■ HOW TO COMPLETE THIS TASK: Find the lines below that contain the string "portal". Copy each one.

■ RECORDS FOR THE TASK:
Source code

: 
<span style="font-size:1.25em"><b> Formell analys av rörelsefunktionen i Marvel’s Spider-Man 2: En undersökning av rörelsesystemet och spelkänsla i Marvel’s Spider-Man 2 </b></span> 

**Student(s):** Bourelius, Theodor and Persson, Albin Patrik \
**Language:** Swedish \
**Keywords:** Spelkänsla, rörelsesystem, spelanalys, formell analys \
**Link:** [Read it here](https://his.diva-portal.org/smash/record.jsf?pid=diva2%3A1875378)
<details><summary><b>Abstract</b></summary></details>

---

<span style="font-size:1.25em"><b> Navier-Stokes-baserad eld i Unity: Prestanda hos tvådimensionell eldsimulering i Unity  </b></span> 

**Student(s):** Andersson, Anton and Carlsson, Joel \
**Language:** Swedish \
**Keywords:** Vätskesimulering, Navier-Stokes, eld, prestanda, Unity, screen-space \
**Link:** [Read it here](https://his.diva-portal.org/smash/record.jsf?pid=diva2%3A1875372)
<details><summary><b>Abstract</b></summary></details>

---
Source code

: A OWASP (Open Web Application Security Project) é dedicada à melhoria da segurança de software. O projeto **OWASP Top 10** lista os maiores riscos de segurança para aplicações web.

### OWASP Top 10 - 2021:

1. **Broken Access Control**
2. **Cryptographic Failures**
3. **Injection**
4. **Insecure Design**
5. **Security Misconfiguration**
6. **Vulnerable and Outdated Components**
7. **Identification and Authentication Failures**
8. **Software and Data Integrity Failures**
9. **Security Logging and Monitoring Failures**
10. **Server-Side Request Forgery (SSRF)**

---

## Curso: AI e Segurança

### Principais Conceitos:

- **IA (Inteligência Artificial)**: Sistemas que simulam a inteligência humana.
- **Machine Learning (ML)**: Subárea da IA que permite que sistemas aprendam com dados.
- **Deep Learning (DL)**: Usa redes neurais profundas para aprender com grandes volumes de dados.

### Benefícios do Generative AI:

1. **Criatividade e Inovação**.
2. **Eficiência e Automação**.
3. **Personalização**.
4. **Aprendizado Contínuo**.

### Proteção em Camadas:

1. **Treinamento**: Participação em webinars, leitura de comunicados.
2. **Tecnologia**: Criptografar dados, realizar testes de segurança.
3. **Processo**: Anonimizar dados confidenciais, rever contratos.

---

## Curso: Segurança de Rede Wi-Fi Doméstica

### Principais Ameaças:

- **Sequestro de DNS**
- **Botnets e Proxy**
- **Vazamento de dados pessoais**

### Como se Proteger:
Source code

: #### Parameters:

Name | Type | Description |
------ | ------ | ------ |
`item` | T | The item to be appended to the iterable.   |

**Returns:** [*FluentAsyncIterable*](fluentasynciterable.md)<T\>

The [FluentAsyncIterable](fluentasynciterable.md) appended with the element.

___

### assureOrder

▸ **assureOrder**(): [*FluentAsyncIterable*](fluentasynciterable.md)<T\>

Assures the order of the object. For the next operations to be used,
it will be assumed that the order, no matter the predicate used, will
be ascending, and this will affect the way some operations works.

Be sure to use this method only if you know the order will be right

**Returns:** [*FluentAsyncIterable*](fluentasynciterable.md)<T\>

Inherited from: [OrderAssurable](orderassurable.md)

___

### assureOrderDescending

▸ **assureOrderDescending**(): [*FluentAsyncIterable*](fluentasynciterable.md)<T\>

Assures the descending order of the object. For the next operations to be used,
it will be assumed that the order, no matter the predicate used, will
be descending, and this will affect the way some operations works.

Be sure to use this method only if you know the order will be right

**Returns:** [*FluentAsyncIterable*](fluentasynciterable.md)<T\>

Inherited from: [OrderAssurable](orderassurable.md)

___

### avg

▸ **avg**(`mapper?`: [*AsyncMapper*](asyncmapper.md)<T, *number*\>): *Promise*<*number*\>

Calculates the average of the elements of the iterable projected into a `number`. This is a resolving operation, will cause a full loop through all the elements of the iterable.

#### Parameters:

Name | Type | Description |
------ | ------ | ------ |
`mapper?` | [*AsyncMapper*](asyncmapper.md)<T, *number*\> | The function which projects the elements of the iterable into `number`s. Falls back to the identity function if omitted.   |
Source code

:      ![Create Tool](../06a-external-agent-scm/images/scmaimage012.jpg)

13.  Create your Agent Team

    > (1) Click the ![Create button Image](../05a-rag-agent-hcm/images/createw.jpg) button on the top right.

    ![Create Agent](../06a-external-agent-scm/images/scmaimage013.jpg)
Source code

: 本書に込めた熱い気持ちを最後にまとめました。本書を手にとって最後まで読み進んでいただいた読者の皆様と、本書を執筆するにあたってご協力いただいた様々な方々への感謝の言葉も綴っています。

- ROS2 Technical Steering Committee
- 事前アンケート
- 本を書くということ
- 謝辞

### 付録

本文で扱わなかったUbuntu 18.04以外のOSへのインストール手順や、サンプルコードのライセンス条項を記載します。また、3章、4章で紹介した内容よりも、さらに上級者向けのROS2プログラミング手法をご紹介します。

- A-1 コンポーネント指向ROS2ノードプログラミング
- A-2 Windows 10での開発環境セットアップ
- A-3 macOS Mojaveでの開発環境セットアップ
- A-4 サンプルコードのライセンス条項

■ PROBLEM SOLUTION:
**Link:** [Read it here](https://his.diva-portal.org/smash/record.jsf?pid=diva2%3A1875378)
**Link:** [Read it here](https://his.diva-portal.org/smash/record.jsf?pid=diva2%3A1875372)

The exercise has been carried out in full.